Dataset entries
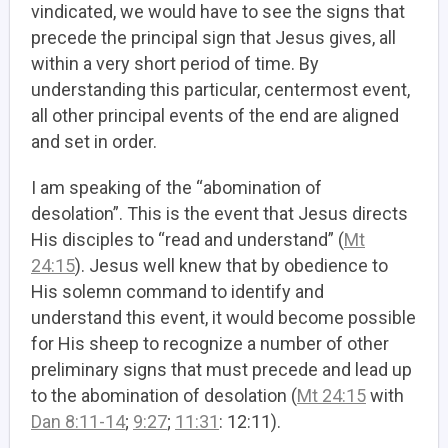
vindicated, we would have to see the signs that
precede the principal sign that Jesus gives, all
within a very short period of time. By
understanding this particular, centermost event,
all other principal events of the end are aligned
and set in order.
I am speaking of the “abomination of
desolation”. This is the event that Jesus directs
His disciples to “read and understand” (
Mt
24:15
). Jesus well knew that by obedience to
His solemn command to identify and
understand this event, it would become possible
for His sheep to recognize a number of other
preliminary signs that must precede and lead up
to the abomination of desolation (
Mt 24:15
with
Dan 8:11-14
;
9:27
;
11:31
: 12:11).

What is being asked
With the line containing "and set in order." as the first and the last line of the data as the final one, copy every line between them exactly, those two included.

Response for this exercise
and set in order.
I am speaking of the “abomination of
desolation”. This is the event that Jesus directs
His disciples to “read and understand” (
Mt
24:15
). Jesus well knew that by obedience to
His solemn command to identify and
understand this event, it would become possible
for His sheep to recognize a number of other
preliminary signs that must precede and lead up
to the abomination of desolation (
Mt 24:15
with
Dan 8:11-14
;
9:27
;
11:31
: 12:11).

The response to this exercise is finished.